• GIVEN TASK 1: Identify every line in the records below that contains the string "position", and copy each of those lines.

I decided to examine each of the claims this spam campaign makes, and especially the completely fake claims they make on their websites. Nearly every single statement on these websites is 100% false, and that's a big no-no pretty much anywhere in the world, but it's an especially eggregious offense in the US.

Here is a spam message I receive a few days ago from another career affiliate-progam-abusing spammer:

From: The LottoBlackbook support@thelottoblackbooksecret.com
Subject: Win a lottery everyday- Secret exposed
"They Kept Asking Me:

"How The Heck Did You Do It? What's Your Secret For Winning The Lottery?
Tell Us Or We'll Kill You" I Managed To Escape But I Got Shot In The Left Foot"

They Would Have Killed Me If I Didn't Tell Them My Lottery Secret…

But Today, It is yours:

===> http://gettingpaidinstantnow.info/lottowinningsecret/

Can Anyone Win The Lottery? ...Or How Did I Manage To "Kill" The Lottery 5 Out Of 10 Times?

I was searching for a lotto PATTERN...

Winning The Lottery Is Not ROCKET Science.

Anyone can do it. That's why I decided to publish all my secrets in a book.

Click below:

===> http://gettingpaidinstantnow.info/lottowinningsecret/

Best Regards,

Larry B.

Wow. That is quite the story, isn't it? The protagonist of this ridiculous spam campaign, "Larry B." (on the website it links to he says he is "Larry B****" but the footer says the site is made by "Larry Blair") is so good at winning lotteries that he's receiving threats.

• GIVEN TASK 2: According to the lottery spam text above, who does the website's footer say made the site?

• PROVIDED DATA:

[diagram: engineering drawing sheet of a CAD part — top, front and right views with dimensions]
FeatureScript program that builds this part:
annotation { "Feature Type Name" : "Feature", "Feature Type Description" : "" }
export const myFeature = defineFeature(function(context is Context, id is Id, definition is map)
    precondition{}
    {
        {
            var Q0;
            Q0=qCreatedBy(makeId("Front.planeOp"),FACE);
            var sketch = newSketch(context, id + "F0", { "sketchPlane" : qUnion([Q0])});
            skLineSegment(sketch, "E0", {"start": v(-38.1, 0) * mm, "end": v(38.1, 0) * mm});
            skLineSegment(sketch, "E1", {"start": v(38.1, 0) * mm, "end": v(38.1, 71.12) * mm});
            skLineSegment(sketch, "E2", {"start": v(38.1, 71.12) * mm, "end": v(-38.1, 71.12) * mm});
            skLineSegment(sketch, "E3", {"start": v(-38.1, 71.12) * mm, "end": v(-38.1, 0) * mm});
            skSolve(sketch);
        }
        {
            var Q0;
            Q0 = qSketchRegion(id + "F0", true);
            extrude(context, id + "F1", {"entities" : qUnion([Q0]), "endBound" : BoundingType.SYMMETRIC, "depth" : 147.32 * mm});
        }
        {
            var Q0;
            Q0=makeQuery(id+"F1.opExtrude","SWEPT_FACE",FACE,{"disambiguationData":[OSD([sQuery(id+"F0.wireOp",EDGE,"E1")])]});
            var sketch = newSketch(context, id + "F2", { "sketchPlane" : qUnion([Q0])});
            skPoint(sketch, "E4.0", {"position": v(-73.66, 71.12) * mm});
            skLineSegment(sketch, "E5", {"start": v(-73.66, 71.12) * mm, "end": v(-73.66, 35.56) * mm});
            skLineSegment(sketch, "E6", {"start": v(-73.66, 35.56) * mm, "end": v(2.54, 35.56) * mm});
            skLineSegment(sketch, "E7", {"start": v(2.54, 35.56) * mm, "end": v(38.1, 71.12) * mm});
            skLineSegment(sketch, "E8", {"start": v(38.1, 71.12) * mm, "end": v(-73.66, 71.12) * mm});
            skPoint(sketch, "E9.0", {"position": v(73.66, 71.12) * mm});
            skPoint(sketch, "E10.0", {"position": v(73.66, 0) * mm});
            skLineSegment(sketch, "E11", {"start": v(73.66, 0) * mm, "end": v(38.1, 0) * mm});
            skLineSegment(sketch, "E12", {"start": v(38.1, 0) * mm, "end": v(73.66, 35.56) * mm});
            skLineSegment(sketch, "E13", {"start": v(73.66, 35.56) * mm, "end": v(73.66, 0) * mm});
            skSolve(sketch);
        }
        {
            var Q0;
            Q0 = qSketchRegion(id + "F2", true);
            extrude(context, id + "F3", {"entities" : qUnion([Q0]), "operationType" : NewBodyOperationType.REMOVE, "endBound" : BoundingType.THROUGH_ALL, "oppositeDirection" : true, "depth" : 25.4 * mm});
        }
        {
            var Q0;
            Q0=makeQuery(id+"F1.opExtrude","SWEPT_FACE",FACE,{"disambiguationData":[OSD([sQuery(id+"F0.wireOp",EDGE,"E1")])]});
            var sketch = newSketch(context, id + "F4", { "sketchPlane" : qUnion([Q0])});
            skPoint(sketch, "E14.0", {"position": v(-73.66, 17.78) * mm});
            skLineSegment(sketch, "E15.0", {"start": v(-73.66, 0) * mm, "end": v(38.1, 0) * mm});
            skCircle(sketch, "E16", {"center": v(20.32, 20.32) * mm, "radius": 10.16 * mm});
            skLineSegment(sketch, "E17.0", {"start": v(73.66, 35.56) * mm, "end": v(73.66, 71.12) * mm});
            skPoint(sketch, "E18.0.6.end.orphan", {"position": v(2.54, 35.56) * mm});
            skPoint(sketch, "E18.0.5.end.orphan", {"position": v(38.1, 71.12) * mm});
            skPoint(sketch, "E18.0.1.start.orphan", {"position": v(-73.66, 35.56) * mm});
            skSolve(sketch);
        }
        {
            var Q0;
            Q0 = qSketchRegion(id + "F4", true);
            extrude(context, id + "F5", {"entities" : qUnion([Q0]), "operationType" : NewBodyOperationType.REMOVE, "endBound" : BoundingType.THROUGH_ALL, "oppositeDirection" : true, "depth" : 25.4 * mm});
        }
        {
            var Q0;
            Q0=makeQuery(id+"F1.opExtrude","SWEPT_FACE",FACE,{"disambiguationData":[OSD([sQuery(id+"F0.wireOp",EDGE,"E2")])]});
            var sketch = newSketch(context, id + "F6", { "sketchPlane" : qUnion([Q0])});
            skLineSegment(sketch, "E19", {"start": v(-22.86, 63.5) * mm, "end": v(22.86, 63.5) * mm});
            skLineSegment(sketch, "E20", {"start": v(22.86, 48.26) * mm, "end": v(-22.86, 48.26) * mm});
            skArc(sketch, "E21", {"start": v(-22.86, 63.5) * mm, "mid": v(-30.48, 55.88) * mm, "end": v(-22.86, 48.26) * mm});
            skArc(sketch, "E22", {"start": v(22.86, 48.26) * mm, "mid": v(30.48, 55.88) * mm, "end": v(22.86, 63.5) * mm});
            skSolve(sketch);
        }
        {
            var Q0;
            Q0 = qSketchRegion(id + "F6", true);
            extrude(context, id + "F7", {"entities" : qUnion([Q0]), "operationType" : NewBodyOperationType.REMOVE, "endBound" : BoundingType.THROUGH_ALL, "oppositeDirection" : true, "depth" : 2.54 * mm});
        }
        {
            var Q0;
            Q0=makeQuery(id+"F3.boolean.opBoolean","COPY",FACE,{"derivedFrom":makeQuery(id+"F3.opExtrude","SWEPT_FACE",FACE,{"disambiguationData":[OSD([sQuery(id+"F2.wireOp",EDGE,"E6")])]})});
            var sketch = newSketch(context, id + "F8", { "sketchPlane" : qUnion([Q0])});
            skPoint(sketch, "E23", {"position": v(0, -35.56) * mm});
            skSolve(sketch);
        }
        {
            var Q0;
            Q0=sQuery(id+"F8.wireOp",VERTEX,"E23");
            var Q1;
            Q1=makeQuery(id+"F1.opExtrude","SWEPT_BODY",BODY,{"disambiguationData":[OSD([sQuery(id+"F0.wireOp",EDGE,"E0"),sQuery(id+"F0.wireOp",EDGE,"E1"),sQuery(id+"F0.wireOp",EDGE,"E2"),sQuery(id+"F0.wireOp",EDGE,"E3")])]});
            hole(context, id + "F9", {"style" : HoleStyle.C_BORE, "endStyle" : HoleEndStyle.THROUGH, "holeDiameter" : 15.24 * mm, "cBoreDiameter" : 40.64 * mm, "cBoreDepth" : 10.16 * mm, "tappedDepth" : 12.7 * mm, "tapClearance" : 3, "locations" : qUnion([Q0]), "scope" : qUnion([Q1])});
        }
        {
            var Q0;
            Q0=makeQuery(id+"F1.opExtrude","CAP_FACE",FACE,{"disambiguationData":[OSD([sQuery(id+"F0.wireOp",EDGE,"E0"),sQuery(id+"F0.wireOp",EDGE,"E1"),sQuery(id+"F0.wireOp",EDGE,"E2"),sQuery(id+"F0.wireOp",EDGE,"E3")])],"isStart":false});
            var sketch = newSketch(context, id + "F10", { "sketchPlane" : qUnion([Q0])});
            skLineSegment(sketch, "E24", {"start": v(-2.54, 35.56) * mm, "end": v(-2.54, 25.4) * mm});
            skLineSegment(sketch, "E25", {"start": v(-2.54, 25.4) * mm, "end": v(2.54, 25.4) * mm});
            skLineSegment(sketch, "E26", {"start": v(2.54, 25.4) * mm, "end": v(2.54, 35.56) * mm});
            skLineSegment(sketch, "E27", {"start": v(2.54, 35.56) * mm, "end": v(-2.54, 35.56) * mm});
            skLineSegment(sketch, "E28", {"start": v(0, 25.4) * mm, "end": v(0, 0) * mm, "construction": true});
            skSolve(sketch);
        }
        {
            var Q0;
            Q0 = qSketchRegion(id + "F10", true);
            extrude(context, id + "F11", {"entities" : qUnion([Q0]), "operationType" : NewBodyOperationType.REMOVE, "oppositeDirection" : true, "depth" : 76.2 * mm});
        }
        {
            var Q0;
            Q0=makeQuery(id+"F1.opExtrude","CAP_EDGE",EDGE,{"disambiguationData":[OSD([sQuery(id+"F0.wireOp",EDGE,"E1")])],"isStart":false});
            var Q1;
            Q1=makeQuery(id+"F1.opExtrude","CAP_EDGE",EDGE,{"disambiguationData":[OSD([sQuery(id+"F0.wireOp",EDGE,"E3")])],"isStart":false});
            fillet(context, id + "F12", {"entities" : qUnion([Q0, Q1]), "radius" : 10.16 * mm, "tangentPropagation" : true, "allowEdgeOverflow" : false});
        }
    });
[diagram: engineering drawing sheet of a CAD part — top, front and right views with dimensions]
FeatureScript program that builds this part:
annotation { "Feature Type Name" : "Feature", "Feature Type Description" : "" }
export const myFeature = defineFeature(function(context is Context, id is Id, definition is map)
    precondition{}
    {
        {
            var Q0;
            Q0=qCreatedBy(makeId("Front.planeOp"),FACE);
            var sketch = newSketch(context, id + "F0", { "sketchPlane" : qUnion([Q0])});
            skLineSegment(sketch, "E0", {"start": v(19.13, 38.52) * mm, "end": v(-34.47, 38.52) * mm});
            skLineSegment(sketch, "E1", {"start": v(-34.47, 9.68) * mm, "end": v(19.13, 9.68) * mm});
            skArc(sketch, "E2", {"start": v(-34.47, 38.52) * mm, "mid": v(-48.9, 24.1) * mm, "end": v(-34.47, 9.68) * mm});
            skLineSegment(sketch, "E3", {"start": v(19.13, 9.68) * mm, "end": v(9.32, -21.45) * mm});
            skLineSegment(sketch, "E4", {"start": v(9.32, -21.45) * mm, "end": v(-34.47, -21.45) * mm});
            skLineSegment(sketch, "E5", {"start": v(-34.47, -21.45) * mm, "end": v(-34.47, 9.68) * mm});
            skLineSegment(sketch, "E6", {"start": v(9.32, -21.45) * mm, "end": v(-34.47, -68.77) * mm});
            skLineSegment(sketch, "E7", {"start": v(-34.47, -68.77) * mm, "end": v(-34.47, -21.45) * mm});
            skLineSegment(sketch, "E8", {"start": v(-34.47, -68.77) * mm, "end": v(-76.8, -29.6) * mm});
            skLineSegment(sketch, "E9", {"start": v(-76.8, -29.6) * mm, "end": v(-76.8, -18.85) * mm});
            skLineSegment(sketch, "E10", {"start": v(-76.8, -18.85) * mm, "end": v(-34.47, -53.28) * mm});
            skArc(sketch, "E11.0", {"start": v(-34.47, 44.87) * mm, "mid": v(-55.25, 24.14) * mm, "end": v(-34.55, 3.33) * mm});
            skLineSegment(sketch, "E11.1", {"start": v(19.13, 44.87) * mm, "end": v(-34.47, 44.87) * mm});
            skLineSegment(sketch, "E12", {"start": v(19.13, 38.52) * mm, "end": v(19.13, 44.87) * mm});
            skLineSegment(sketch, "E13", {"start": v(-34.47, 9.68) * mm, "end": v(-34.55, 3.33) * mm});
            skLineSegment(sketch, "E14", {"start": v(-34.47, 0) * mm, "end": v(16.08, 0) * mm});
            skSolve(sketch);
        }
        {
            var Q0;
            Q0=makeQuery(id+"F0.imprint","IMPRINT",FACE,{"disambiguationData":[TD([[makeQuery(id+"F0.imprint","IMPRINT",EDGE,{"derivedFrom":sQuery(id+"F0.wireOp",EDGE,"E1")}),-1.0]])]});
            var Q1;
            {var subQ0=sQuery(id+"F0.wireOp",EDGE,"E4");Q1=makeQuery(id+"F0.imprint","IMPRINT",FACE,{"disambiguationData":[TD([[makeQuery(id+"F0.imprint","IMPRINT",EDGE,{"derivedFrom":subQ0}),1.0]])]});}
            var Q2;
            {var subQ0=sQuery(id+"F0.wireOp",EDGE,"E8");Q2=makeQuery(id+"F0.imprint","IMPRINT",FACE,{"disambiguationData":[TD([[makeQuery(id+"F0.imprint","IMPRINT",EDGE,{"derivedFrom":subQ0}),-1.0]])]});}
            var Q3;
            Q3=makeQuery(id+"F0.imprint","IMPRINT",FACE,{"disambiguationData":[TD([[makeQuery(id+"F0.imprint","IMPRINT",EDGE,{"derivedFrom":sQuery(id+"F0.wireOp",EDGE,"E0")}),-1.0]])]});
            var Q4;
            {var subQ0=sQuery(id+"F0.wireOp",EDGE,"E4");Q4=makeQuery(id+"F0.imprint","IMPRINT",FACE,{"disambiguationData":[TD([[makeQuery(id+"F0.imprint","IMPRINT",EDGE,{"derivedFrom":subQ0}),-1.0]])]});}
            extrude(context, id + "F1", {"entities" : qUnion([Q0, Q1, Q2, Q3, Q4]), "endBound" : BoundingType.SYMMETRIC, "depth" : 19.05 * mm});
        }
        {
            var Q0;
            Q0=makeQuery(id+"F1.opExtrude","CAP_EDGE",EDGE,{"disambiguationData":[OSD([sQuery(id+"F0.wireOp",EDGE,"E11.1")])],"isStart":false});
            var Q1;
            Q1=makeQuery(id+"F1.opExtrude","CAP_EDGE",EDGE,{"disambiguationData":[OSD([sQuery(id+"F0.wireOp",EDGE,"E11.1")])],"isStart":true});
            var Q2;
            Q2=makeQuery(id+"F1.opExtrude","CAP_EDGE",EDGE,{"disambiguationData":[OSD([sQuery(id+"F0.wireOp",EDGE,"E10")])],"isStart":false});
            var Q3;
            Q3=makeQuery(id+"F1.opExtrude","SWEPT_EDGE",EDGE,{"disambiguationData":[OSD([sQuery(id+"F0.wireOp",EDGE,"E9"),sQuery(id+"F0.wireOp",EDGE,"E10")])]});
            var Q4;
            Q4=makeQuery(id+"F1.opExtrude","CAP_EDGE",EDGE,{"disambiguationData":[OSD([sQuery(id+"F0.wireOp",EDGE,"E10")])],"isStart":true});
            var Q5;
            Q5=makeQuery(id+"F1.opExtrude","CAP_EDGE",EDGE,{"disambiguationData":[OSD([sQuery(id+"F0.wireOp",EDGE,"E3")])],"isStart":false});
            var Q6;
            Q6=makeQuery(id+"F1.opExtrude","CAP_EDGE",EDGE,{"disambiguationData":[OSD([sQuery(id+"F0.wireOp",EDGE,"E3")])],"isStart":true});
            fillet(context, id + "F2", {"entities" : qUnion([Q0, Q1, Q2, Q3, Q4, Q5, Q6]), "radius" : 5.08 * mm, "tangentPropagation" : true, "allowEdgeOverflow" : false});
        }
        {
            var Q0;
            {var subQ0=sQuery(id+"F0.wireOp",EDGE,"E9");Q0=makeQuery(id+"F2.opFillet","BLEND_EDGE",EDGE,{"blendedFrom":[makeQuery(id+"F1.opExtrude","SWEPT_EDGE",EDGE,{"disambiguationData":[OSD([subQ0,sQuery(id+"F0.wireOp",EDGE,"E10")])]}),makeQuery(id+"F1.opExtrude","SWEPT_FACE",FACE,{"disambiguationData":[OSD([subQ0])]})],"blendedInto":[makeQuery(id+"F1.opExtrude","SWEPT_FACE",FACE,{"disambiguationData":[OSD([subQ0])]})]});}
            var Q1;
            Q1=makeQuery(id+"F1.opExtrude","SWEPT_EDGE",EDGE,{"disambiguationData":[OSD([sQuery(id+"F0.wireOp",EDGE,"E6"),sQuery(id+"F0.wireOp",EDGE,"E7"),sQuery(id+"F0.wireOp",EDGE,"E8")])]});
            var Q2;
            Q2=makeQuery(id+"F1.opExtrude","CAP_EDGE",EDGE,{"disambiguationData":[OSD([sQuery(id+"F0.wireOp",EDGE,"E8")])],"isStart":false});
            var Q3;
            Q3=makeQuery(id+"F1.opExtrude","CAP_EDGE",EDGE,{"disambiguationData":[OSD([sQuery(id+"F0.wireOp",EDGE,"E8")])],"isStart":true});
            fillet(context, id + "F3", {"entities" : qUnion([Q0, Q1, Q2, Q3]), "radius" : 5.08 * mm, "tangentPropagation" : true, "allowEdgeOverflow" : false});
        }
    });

• TASK RESPONSE 1:
            skPoint(sketch, "E4.0", {"position": v(-73.66, 71.12) * mm});
            skPoint(sketch, "E9.0", {"position": v(73.66, 71.12) * mm});
            skPoint(sketch, "E10.0", {"position": v(73.66, 0) * mm});
            skPoint(sketch, "E14.0", {"position": v(-73.66, 17.78) * mm});
            skPoint(sketch, "E18.0.6.end.orphan", {"position": v(2.54, 35.56) * mm});
            skPoint(sketch, "E18.0.5.end.orphan", {"position": v(38.1, 71.12) * mm});
            skPoint(sketch, "E18.0.1.start.orphan", {"position": v(-73.66, 35.56) * mm});
            skPoint(sketch, "E23", {"position": v(0, -35.56) * mm});

• TASK RESPONSE 2: Larry Blair